▸ **Provided text**

*** Begin section ***

The Passaic River today was a much different river than the expansive flooded river system I previously encountered.  On this trip, I just witnessed remnants of that flooded period.  The banks of the river were dark, wet and muddy from the floods.  Accessing the river was a little muddy but due to the placement of a few key rocks , a 2×4 and an old welcome mat,  I was able to get in the river pretty clean.  Getting out of the river was also fairly uneventful.  I did gfet out parallel to the riverside, using a tree to hoist my body out of the kayak.  From there I kind of just carried the boat out of the water directly to the parking lot, avoiding a muddy exit for the most part.

I got into the river no problem and headed up stream.  In what seemed like 10 minutes I reached a blockage in the river that would have required me to get out of my kayak to get through.  This was in just about a half mile.  I didn’t think it was worth getting out of the kayak on this casual day on the river.  I knew what I was in store when I came out on the Passaic, I was more into the relaxation on the water more so than the exploration.  I therefore turned around at this point and headed back downstream.  There is a swampy area by some big concrete pipes that we have been in before that I decided to go into for as far as I could.  It wasn’t too far but it gave me a place to go.  I actually saw a small bird with a sharp pointy beak that I have never seen before.  It was standing in the water eating some food.  I saw a few of them in there.

I also saw a family of 5 in a canoe   some time later.  They told me about a heron they saw and some duck but I never saw the blue heron.  I’ve seen them before on many other an occasion on this stretch of the Passaic.  While I did see some ducks they were always fleeing down the river as I approached.

*** End section ***

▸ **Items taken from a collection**
*** Begin section ***

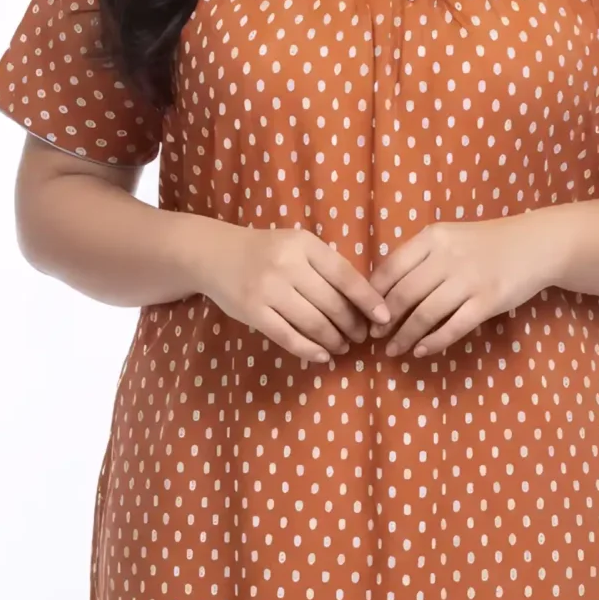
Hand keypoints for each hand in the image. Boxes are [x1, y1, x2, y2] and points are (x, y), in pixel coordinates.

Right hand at [195, 220, 390, 364]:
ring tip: (343, 346)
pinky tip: (322, 355)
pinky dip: (309, 350)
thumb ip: (326, 267)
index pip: (346, 276)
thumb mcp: (297, 246)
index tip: (384, 318)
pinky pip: (288, 337)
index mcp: (305, 245)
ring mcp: (268, 290)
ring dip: (334, 340)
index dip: (368, 300)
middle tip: (360, 337)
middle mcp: (287, 265)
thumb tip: (364, 302)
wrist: (214, 254)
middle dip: (352, 326)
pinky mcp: (252, 311)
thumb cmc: (266, 251)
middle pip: (332, 304)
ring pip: (313, 323)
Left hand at [371, 212, 566, 358]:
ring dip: (405, 336)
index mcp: (433, 237)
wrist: (537, 244)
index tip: (363, 313)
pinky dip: (434, 342)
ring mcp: (469, 279)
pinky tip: (422, 351)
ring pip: (425, 314)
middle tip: (374, 336)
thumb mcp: (450, 238)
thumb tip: (383, 290)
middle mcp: (448, 256)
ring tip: (394, 349)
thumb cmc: (487, 244)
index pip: (391, 268)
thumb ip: (420, 258)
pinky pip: (453, 327)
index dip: (372, 295)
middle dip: (384, 320)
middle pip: (404, 294)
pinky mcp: (488, 301)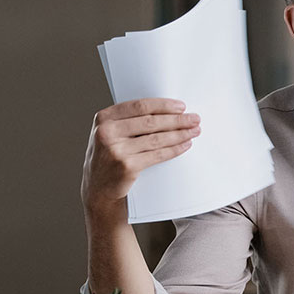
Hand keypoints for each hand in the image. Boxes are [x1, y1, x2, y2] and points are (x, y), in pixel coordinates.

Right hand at [81, 98, 199, 215]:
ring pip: (157, 138)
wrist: (99, 188)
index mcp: (104, 118)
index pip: (140, 106)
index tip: (182, 107)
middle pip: (151, 122)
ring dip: (180, 134)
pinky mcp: (127, 166)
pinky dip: (174, 149)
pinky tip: (185, 145)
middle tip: (195, 119)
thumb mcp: (111, 133)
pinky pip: (158, 155)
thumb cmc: (109, 156)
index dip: (164, 105)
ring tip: (194, 131)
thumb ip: (129, 120)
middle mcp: (107, 132)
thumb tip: (168, 110)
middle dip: (177, 120)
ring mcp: (116, 150)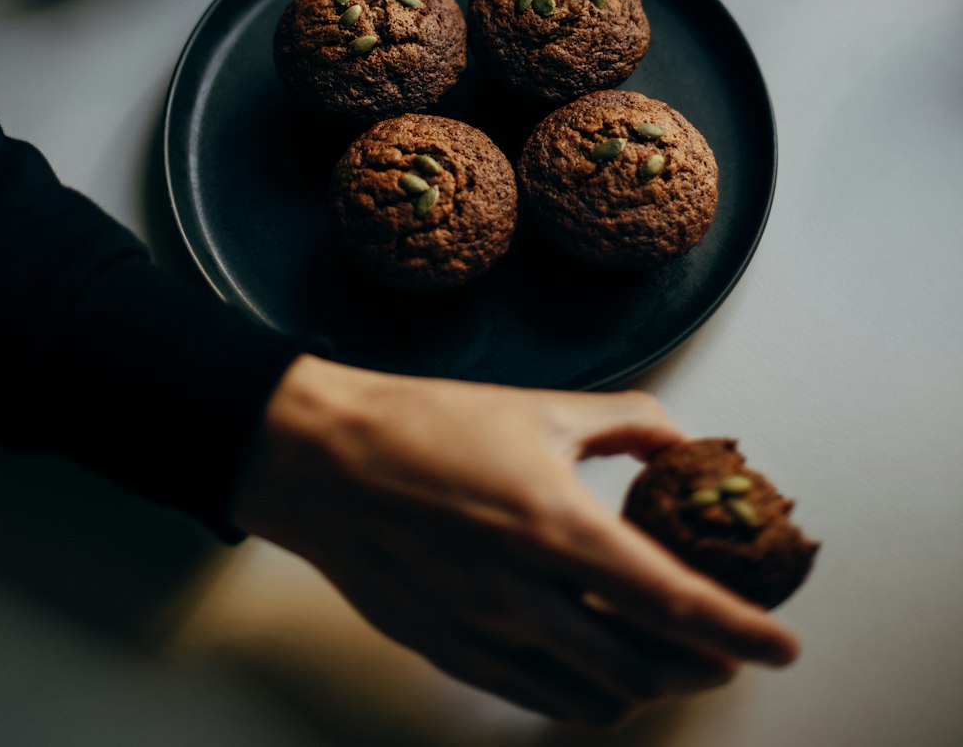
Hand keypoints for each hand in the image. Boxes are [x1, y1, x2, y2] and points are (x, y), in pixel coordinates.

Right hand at [232, 357, 798, 724]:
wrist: (322, 458)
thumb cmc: (426, 424)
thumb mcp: (539, 406)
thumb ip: (625, 423)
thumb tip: (681, 438)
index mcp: (557, 527)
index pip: (673, 601)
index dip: (738, 631)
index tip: (780, 648)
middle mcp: (526, 595)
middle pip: (642, 669)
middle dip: (698, 668)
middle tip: (722, 652)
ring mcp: (483, 634)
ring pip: (592, 697)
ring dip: (642, 688)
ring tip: (660, 662)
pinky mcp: (447, 652)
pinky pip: (534, 697)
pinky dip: (579, 693)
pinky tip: (587, 667)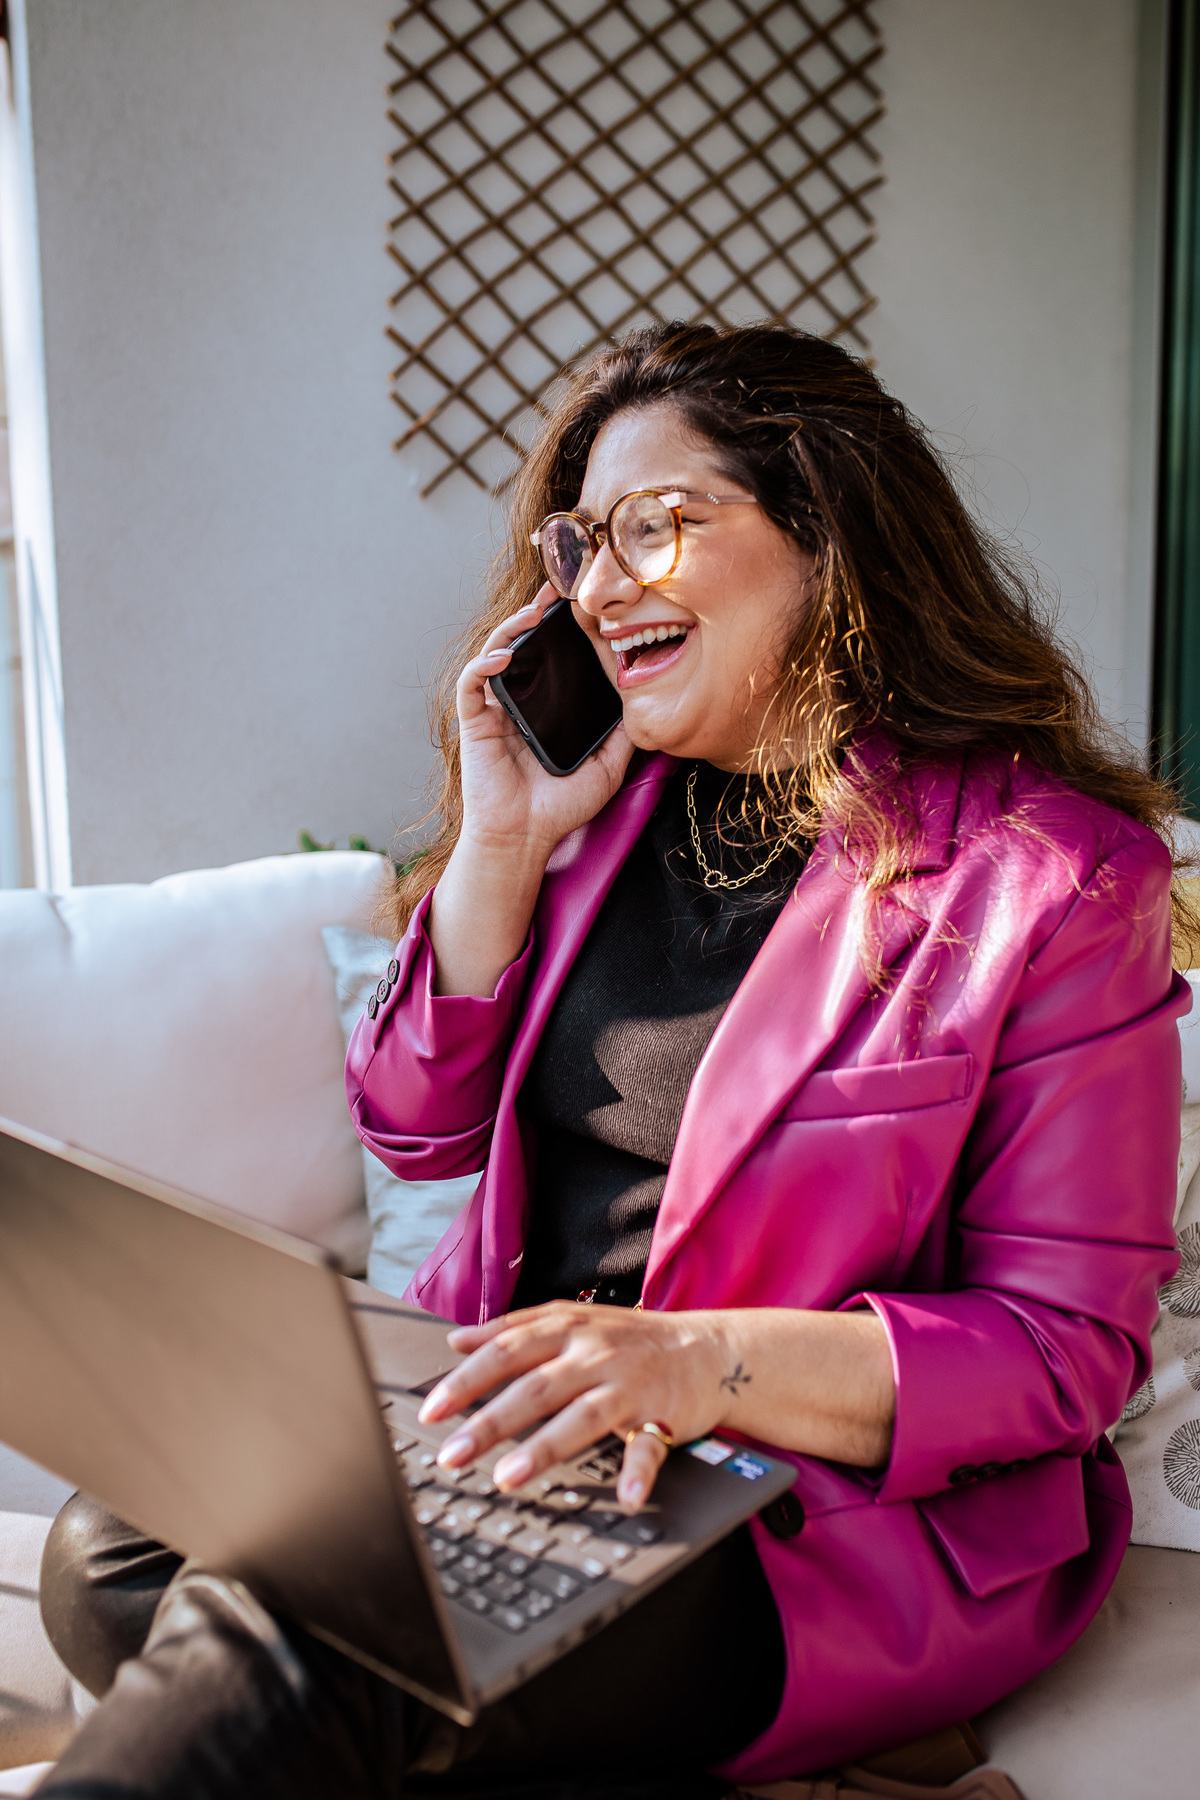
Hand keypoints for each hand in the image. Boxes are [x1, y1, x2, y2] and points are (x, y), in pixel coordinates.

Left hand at [417, 1303, 731, 1510]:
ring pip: (581, 1416)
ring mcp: (629, 1384)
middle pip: (534, 1387)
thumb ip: (514, 1328)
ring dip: (544, 1448)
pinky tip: (626, 1497)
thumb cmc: (630, 1340)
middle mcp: (594, 1353)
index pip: (506, 1350)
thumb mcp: (571, 1321)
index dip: (467, 1379)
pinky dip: (639, 1471)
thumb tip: (456, 1339)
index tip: (432, 1410)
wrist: (708, 1348)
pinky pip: (650, 1446)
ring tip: (508, 1478)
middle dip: (488, 1422)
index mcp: (567, 1330)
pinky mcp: (664, 1413)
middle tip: (451, 1455)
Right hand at [459, 584, 632, 863]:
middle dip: (538, 612)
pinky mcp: (474, 722)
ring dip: (512, 627)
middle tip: (560, 587)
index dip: (566, 628)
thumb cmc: (560, 807)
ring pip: (496, 652)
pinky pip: (472, 683)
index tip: (588, 604)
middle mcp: (519, 700)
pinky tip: (505, 655)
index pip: (554, 656)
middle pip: (524, 644)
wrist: (526, 838)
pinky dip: (484, 663)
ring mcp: (495, 709)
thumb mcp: (608, 765)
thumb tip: (646, 701)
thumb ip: (623, 734)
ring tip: (535, 611)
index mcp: (547, 706)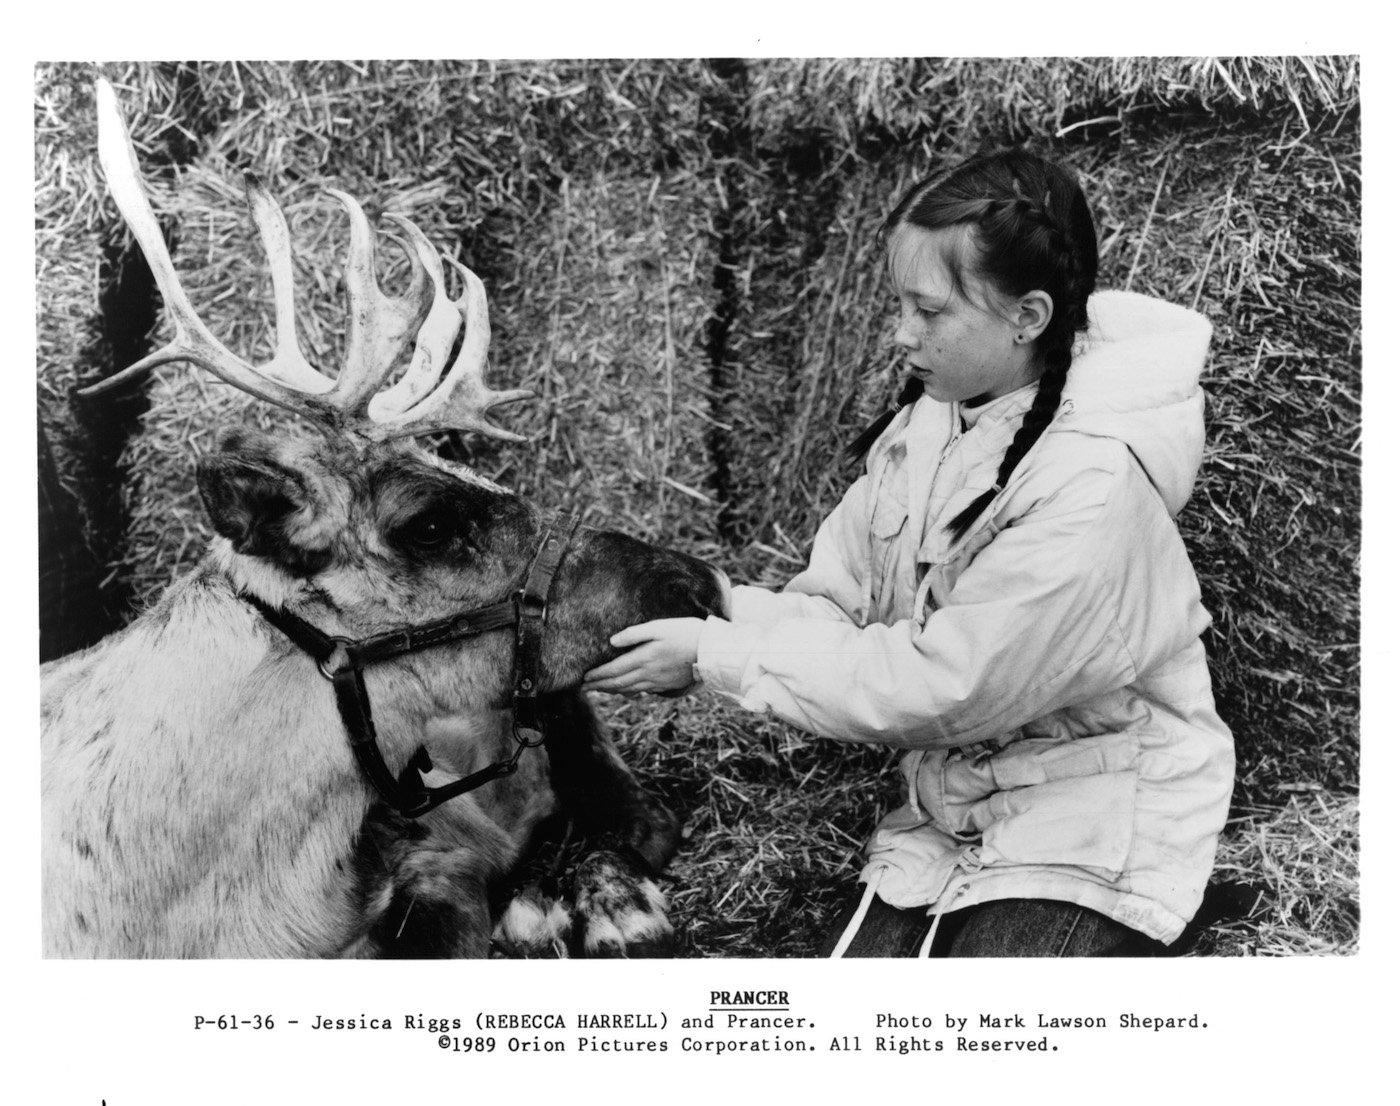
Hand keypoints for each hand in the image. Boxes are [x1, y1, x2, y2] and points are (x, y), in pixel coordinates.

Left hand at [581, 618, 704, 695]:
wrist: (711, 651)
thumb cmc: (686, 633)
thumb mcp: (659, 626)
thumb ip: (634, 634)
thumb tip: (612, 642)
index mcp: (644, 658)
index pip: (614, 670)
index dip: (597, 675)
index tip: (583, 678)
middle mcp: (648, 673)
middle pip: (618, 683)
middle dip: (599, 686)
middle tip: (584, 688)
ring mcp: (657, 682)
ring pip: (629, 689)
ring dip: (611, 690)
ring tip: (600, 689)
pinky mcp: (666, 684)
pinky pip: (641, 691)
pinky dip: (628, 692)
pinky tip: (625, 690)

*** End section ***

▸ **Task details**
Continue the Passaic River kayaking account past its last sentence.

▸ **Exercise answer**
I took the river past my starting point and headed down under the South Orange Ave bridge.  I had paddled a mile only a mile and I also knew I could only go so far until I encountered another blockage with the water levels being as low as they were. While it was significantly further than my upstream leg, the downstream portion of the trip was nothing to write about, so I’m trying my best.  It was another 1.2 miles to the turn around point and another 1.2 miles back.  The entire trip was 3.4 miles in about two and one half hours so as you can tell, I took it easy, seldom paddling and just listening to some music from my iPhone in wireless bluetooth headphones.  Sweet! For the record, a Karen Ackers bootleg I mixed singing the show tunes of Kander and Ebb and also Pink Floyd’s The Wall. I paddled with the beat.  It was a beautiful day so I took it for what it was worth, an easy paddle under beautiful blue skies.

For those who track such nonsense, below is the timeline based on the time and GPS stamps of the pictures I took:

  • 1:46 p.m. Car is unloaded at South Orange Ave. parking lot and access point
  • 1:47 p.m. First picture in the water and heading upstream
  • 2:02 p.m. Pass entrance to open swampy area
  • 2:05 p.m. Reach furthest upstream extent of the trip at the blockage
  • 2:19 p.m. Go into swampy open area, “That’s what she said.”
  • 2:32 p.m. Leave swampy area
  • 2:52 p.m. Reach the starting point of the trip
  • 3:31 p.m. Reach furthest downstream extent of the trip by the Cedar Hill Country Club
  • 4:17 p.m.  Take my last picture on the water and pack up for camera in preparation for landing.

I used that stump sticking out of the water to pull my boat close to the shore and lift my body out of the boat.  Using the rocks I was able to pull the boat cleanly on shore and carry it out to the car without too much mud.  It worked well but I could have just as easily slipped and fallen into the water.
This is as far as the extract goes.